After standing in front of a live stream camera for weeks shouting "He Will Not Divide Us", an apparent "art project", an increasingly mentally unstable Shia LaBeouf has finally been forced to move on with his life after the Museum of the Moving Image in Queens pulled the plug saying the site had become a "flashpoint for violence."
Apparently the museum was able to do something that Trump never could, namely "Divide Them."
Going live on January 20, 2017, the day of President Trump's inauguration, the live stream was supposed to keep running for as long as Trump held the White House but unfortunately, at least for the mental health of the the 30-year-old Hollywood snowflake of Transformers fame, it was shut down after just three weeks.
As we noted a couple of weeks ago, the first instance of violence occurred on January 25th and resulted in LaBeouf getting hauled away by cops after allegedly assaulting another protester.
According to the DailyMail, LaBeouf attacked another protester for shouting something into a live camera feed that he didn't like.
Police say LaBeouf pulled the scarf of an unidentified 25-year-old man this morning, scratching his face in the process.
Police say he also pushed the man, who refused medical attention.
According to local reports, the protester had said something to the camera LaBeouf did not agree with.
This video allegedly shows part of the assault:
Meanwhile, here is a glorious montage of Shia seemingly going completely insane while repeatedly physically and sexually assaulting a number of other people on his live stream.

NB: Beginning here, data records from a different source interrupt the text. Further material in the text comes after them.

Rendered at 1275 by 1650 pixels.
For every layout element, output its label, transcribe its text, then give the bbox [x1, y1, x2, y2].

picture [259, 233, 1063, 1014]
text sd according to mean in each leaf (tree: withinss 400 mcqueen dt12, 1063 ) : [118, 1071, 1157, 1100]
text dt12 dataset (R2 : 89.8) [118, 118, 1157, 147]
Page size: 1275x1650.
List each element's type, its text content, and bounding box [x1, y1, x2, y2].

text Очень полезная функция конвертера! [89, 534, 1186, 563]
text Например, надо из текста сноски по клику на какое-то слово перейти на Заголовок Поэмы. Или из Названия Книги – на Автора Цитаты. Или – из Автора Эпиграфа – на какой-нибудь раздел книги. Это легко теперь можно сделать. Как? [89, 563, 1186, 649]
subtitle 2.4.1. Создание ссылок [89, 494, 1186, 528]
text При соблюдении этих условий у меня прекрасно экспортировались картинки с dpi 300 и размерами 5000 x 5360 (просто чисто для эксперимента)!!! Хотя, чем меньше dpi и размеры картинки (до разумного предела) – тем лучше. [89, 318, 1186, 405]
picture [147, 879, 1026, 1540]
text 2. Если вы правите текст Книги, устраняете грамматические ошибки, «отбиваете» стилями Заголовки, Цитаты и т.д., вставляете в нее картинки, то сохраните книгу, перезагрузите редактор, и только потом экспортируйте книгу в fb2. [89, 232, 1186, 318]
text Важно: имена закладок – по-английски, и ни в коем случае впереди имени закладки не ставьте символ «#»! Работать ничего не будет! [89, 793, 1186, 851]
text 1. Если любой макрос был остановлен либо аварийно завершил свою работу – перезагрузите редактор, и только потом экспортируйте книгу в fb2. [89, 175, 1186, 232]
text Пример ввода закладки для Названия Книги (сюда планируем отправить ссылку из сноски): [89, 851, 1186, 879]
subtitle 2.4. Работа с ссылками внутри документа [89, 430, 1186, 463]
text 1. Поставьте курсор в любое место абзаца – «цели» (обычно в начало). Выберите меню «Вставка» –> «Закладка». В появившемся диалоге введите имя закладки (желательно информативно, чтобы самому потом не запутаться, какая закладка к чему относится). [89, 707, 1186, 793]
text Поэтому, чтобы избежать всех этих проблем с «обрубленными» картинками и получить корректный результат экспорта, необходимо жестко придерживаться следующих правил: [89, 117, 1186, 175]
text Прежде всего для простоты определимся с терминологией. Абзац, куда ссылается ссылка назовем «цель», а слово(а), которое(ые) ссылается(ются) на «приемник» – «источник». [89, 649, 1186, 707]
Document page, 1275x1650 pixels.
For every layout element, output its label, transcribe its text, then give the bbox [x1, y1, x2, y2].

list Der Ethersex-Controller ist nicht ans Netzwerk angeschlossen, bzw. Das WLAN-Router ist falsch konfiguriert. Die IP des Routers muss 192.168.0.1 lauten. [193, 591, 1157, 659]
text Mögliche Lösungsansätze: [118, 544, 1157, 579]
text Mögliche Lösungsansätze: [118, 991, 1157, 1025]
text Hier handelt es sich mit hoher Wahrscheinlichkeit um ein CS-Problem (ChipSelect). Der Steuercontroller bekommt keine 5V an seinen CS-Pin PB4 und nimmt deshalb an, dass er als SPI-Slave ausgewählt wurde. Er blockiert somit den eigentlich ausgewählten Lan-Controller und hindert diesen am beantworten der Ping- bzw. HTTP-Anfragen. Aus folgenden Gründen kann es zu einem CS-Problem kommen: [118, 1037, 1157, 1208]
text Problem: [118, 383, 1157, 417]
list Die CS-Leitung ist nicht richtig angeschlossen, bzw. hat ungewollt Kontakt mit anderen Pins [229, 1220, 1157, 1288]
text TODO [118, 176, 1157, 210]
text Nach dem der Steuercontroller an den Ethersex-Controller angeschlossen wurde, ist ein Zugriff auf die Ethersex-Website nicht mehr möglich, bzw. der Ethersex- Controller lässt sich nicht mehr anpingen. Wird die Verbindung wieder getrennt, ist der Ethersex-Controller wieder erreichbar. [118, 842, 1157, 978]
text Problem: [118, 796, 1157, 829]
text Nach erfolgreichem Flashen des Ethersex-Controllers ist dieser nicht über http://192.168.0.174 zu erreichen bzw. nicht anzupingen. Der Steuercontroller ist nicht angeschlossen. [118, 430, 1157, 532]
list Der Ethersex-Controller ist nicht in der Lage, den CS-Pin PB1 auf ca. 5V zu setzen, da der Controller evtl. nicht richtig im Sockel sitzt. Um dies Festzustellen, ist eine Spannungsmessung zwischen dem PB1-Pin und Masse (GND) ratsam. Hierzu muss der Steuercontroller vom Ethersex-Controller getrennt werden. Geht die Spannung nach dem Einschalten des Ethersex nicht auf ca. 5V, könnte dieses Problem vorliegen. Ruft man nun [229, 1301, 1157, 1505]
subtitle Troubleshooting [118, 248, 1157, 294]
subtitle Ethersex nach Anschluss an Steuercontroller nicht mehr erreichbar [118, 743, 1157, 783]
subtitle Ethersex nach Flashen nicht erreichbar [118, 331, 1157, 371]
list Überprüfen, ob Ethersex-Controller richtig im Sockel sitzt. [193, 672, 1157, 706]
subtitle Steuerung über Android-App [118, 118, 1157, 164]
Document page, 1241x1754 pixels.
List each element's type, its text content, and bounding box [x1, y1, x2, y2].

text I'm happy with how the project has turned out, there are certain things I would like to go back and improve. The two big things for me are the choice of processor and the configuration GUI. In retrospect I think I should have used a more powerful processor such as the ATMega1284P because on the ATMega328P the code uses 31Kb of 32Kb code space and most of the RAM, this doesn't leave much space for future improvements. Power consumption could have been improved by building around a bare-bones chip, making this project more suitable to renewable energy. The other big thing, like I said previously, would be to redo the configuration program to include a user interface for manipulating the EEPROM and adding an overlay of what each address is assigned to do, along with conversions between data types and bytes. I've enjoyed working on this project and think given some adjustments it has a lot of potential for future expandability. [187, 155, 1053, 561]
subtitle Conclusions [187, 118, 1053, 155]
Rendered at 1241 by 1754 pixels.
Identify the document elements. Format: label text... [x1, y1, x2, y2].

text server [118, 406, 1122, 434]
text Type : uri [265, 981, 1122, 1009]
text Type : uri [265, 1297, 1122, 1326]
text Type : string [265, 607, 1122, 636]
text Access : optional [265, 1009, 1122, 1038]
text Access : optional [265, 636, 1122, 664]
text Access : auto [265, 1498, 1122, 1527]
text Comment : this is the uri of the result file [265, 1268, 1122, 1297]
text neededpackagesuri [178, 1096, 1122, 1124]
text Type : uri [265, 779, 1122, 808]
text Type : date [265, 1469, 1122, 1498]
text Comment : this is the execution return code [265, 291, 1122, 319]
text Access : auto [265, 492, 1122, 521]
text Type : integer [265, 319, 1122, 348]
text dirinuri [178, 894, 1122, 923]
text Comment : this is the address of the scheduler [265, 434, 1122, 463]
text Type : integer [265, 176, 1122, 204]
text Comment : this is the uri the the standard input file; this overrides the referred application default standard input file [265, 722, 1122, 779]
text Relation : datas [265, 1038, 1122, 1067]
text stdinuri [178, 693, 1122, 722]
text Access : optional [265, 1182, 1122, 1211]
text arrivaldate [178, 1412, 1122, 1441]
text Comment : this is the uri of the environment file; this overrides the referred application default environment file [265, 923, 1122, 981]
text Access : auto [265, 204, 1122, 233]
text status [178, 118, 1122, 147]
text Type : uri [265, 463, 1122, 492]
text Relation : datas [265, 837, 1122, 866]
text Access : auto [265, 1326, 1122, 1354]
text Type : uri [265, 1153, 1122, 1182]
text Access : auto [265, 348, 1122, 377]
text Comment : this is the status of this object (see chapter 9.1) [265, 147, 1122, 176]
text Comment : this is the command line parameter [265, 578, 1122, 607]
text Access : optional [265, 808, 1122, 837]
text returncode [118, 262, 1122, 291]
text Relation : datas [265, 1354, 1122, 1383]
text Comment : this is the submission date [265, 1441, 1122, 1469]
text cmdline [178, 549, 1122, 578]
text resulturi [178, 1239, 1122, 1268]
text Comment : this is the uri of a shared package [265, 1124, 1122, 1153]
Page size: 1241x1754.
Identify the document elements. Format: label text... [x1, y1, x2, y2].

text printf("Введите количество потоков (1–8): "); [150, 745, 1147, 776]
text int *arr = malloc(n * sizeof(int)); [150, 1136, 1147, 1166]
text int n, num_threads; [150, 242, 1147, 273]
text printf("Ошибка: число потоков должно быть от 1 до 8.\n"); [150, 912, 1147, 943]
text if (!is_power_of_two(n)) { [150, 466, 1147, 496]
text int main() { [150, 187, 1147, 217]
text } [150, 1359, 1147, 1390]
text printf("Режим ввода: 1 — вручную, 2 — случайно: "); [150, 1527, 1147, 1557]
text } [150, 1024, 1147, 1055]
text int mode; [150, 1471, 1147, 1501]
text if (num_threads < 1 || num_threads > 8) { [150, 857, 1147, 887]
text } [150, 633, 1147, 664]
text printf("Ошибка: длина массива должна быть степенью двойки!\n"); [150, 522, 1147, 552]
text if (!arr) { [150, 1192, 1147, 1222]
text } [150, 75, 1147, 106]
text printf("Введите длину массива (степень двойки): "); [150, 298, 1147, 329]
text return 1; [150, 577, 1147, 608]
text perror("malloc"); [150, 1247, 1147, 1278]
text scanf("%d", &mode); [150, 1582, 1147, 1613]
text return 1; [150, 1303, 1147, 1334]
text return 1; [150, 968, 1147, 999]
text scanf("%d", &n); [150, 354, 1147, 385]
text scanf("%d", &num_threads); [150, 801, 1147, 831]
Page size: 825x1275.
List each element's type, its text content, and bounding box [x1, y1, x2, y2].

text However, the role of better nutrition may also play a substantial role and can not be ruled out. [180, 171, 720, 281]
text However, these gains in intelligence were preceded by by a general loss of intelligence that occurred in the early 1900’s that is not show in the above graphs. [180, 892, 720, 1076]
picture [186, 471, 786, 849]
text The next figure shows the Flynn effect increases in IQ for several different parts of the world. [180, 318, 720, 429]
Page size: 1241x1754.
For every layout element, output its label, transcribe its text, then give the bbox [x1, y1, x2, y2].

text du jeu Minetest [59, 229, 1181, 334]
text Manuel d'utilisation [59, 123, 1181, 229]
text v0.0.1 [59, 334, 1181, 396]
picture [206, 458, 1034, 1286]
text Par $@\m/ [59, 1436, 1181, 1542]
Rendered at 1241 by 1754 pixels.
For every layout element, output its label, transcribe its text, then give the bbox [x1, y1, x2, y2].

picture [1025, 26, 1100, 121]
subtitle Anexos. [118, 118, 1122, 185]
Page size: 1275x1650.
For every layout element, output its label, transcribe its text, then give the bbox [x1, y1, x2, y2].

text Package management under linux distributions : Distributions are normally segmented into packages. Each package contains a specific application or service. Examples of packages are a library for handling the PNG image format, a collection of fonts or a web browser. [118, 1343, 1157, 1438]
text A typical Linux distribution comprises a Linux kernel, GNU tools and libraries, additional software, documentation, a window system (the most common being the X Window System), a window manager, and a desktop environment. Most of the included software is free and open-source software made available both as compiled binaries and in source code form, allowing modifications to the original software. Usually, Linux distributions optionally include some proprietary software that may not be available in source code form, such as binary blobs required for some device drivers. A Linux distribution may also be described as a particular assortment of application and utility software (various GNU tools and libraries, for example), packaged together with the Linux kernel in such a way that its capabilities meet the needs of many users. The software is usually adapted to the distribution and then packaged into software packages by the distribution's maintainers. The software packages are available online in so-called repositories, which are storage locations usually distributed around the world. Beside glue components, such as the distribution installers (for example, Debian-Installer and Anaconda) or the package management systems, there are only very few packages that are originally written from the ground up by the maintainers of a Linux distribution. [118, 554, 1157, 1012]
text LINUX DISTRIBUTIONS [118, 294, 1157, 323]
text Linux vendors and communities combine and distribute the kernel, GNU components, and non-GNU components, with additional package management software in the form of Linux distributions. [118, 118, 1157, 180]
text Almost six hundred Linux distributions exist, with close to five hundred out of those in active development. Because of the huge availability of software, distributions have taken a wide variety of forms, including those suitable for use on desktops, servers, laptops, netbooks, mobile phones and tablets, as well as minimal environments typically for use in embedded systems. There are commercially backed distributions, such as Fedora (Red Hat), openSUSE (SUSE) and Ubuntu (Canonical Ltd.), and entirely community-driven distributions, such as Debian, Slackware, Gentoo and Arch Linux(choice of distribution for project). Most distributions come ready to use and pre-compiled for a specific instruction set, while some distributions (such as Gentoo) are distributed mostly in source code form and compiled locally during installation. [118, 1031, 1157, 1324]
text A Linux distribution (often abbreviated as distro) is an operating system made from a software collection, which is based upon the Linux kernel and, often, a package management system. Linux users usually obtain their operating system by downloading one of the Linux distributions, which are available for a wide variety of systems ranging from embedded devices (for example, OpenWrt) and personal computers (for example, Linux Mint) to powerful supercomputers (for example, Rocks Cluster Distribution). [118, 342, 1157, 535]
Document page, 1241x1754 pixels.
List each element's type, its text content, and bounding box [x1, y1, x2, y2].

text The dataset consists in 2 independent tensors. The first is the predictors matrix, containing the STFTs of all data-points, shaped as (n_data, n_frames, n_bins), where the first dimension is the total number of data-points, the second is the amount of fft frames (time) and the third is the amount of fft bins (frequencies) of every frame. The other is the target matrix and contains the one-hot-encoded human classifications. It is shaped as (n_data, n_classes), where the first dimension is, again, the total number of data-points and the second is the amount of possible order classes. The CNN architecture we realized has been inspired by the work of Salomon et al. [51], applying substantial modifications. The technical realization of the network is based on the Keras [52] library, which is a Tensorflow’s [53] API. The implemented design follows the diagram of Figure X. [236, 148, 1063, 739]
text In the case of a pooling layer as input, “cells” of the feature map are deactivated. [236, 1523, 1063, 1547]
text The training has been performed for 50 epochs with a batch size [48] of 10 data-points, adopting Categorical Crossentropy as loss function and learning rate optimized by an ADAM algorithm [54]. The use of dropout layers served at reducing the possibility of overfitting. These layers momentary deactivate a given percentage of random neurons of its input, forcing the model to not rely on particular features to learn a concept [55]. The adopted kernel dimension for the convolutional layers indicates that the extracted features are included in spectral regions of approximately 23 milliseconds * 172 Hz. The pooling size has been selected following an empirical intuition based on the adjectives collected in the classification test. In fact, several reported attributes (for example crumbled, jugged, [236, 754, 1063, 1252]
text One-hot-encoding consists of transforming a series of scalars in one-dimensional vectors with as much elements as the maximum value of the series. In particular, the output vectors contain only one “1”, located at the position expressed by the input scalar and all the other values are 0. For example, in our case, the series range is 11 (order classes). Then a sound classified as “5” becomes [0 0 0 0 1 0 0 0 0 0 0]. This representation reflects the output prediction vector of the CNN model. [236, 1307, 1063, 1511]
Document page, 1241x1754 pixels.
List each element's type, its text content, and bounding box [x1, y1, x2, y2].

Per RT, the museum issued the following statement after pulling the plug on Shia's pet art project:
“We are proud to have launched this engaging and thought-provoking digital art installation which was experienced by millions of online viewers worldwide,” the museum said.
“Until public safety concerns overrode the intent of the installation, HEWILLNOTDIVIDE.US generated an important conversation allowing interaction among people from many backgrounds and with different viewpoints,” it continued.
“However, ending our engagement with the installation is the most prudent path forward to restore public safety to the Museum, its visitors, staff and the community."
With that, we say so long for now, dear Shia, but we eagerly await your next nervous breakdown.